During an intimate Q&A hosted by Amazon Books at the luxe Maxwell social club in TriBeCa, Ryan told HelloBeautiful that this book series, almost 13 years old now, marks her foray into nationwide circulation — and the Sophie spin off (she was an ancillary character in other books in the series) almost didn’t happen, simply because as a character, Sophie’s not likable. But beneath the unexpected heroine’s steely sarcasm and superficiality, I found parts of myself, which is remarkable when you think about it. How is it that I, a dark-skinned woman with an extremely humble origin story, am able to find parallels with a character who is so phenotypically and culturally different than me? That character resonance speaks to the dexterity and believable word-building abilities of Ryan’s pen. Layered beneath the billboard ads and risqué Playboy covers, Sophie is a woman with a deeply layered past, a survivor, and an alchemist, whose walls fall brick by brick when she encounters Trevor, a philanthropic tech guru who really sees her.
Ryan said the hallmark of her books is making the unseen, visible, as she delves deeply throughout the rest of her literary catalogue into the lives of Black women that are often side-lined and side-kicked. In Ryan’s world, we are all the main character in a fantasy unfolding of our wildest dreams.
“Whether you are black or fat or disabled you get to be pursued; you get to be the focus,” Ryan said.
Soon, readers will find the characters they fell in love with on the page living out their stories on film. Ryan’s book, “Before I Let Go,” (A book in the “Skyland” series that follows three friends who live in the same Atlanta enclave) is currently in production with Peacock as a TV-series adaptation. The evolution of her work from book to screen is another opportunity to spotlight Black women on a bigger stage — and that specificity is intentional. Ryan sees romance for Black women not as escapism but as a dimension of life that we all deserve to see ourselves as a part of.
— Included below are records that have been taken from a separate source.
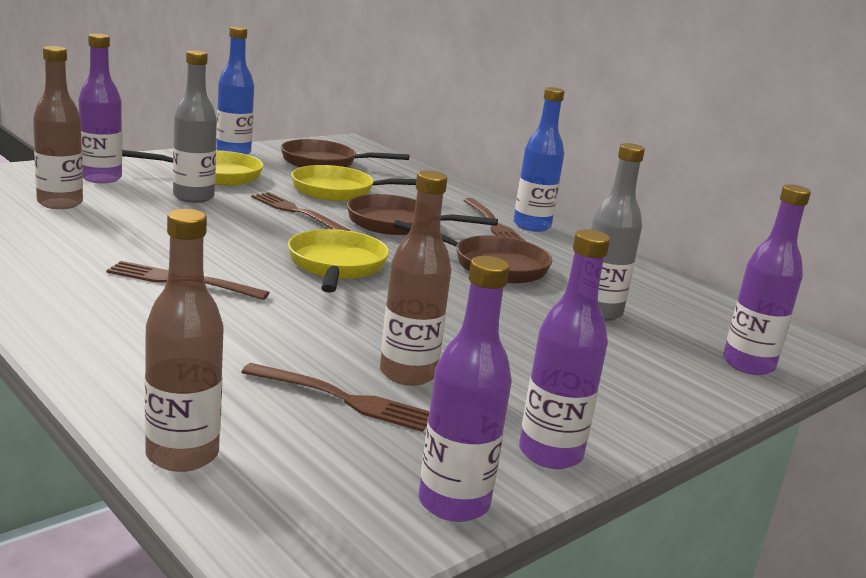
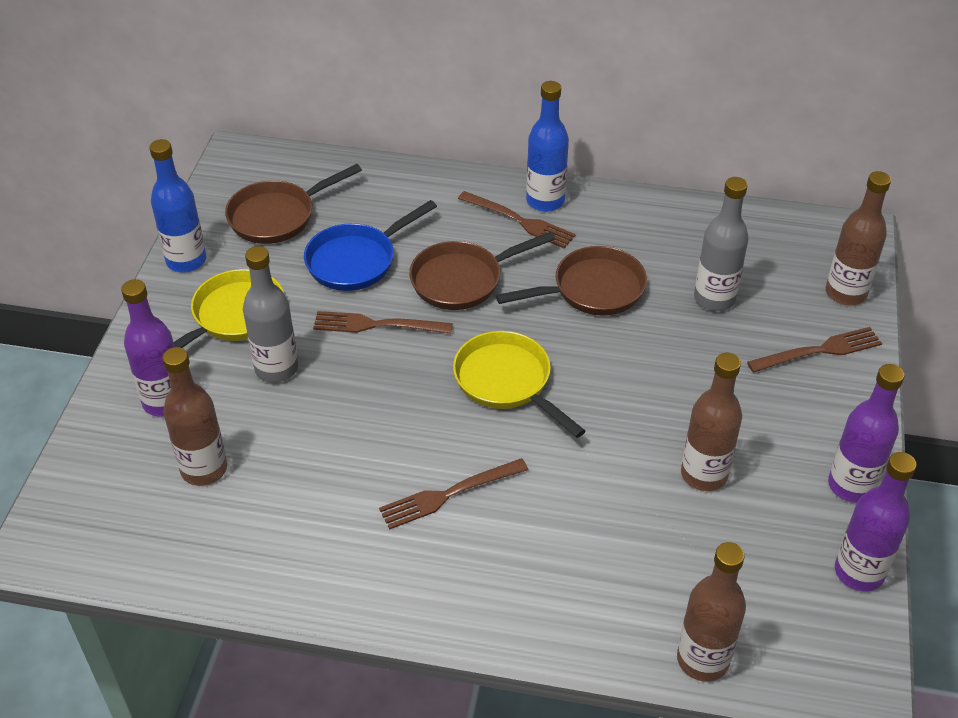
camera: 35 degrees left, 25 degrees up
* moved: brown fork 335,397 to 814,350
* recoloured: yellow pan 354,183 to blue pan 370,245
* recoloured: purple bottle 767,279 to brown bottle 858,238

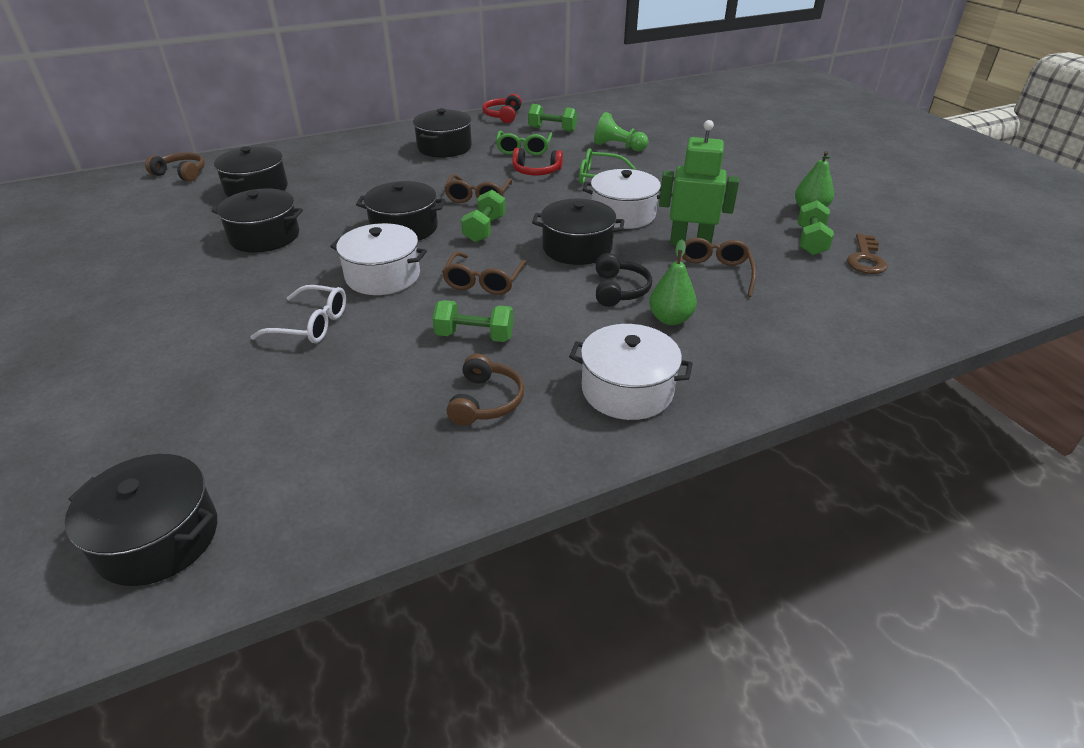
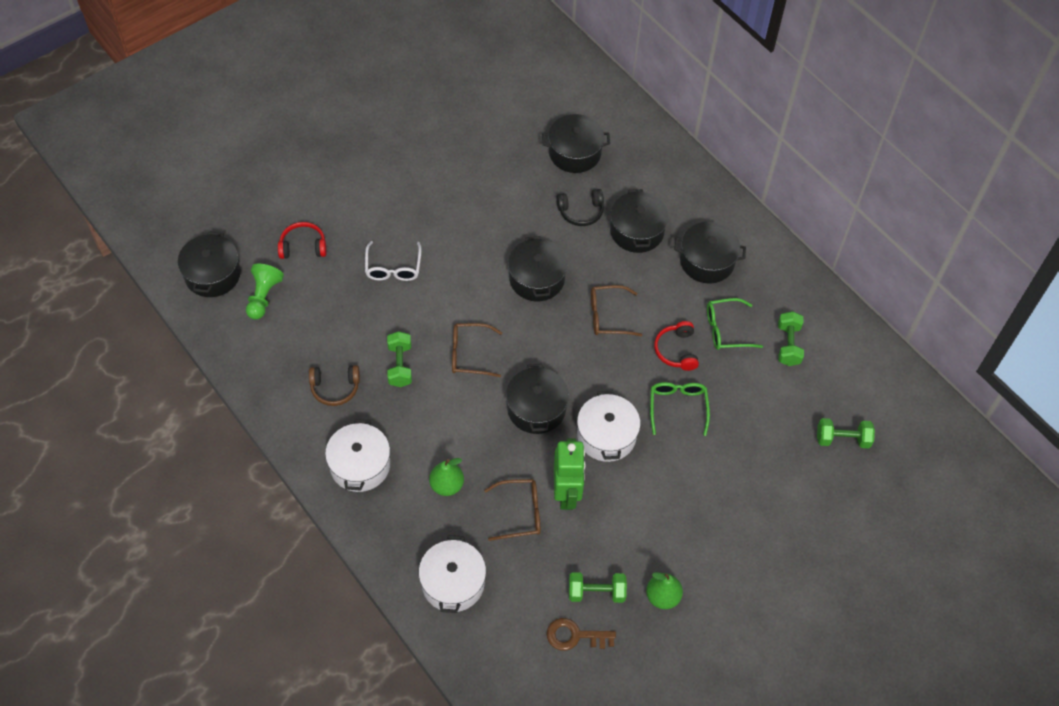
camera: 75 degrees right, 20 degrees up
* removed: brown headphones 175,167
* moved: black pot 257,220 to 639,221
* moved: white pot 378,259 to 452,574
* moved: green dumbbell 483,216 to 846,433
* moved: red headphones 502,108 to 302,240
* moved: green pawn 621,131 to 265,291
* moved: black headphones 624,280 to 580,207

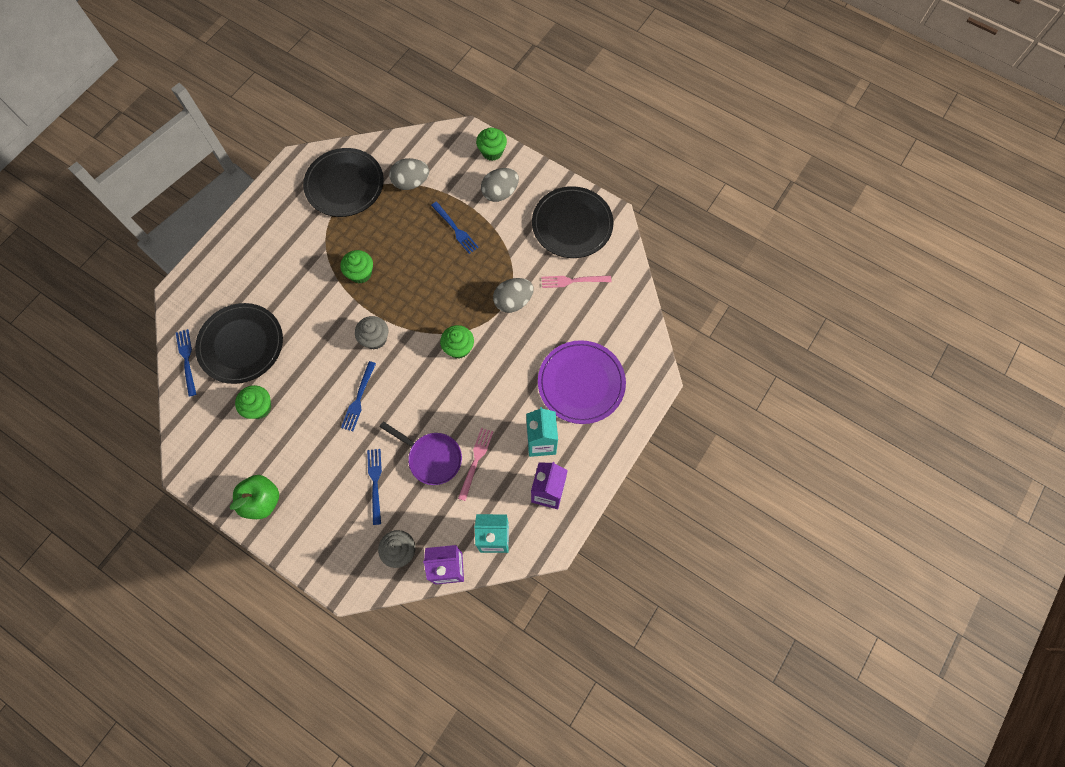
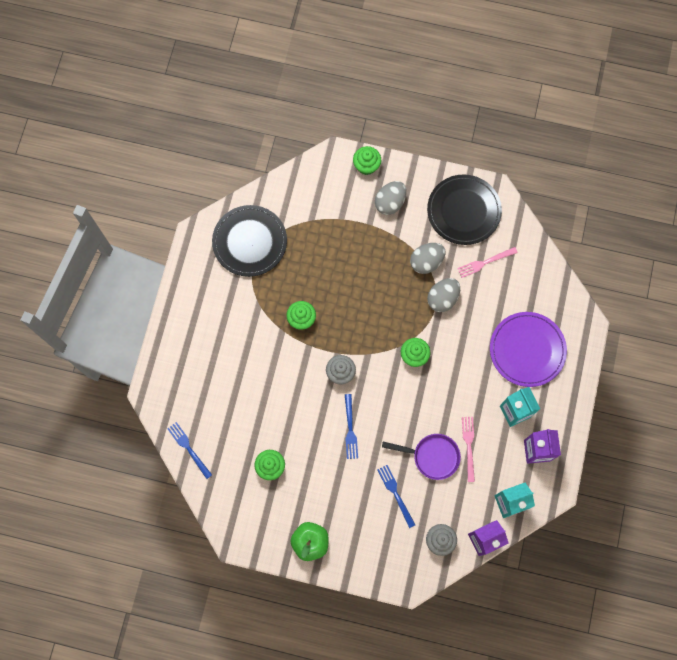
camera: 20 degrees left, 5 degrees up
* removed: black plate 239,343
* removed: blue fork 455,228
* moved: grey egg 409,174 to 427,258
“It’s the genre that guarantees joy,” Ryan said of her work.
“When you call it an escape. it makes it like it’s dissociated from reality; but romance is a part of reality,” she said.
Her latest work, “This Could Be Us” follows an Afro Latina woman named Soledad, who is plunged into life as a single mom after a devastating betrayal uproots her life. The character finds solace in bell hooks’ classic, All About Love, which ultimately invites Soledad into a love story with her self….before an unlikely suitor sweeps her off her feet. The book was selected as Amazon’s best romance novel of 2024.
Ryan said telling Soledad’s story was important to her, because she wanted to respect the “vocational validity” of Black stay-at-home moms, a choice that was historically denied to us.
In her research for the book, Ryan said during World War II, while many Black men were away fighting, they sent money home which enabled Black women, for the first time, to focus on the domestic duties of their own household. But legislation shifted quickly, where it literally became illegal for Black women to be stay-at-home wives and mothers.
“Black women, even if they could stay home were forced to work as domestics and as nannies,” Ryan said.
“Literally it was a crime in that part of South Carolina, for a Black woman to stay home. Soledad talks about that, and she talks about the redemptive arc of a Black Latina woman who came make the choice to stay home.”
That intersection of history, reality, and fantasy is the sweet pocket Ryan’s work lives and breathes in, and the best part is, we are all invited as Black women into her world of happily ever after as esteemed guests.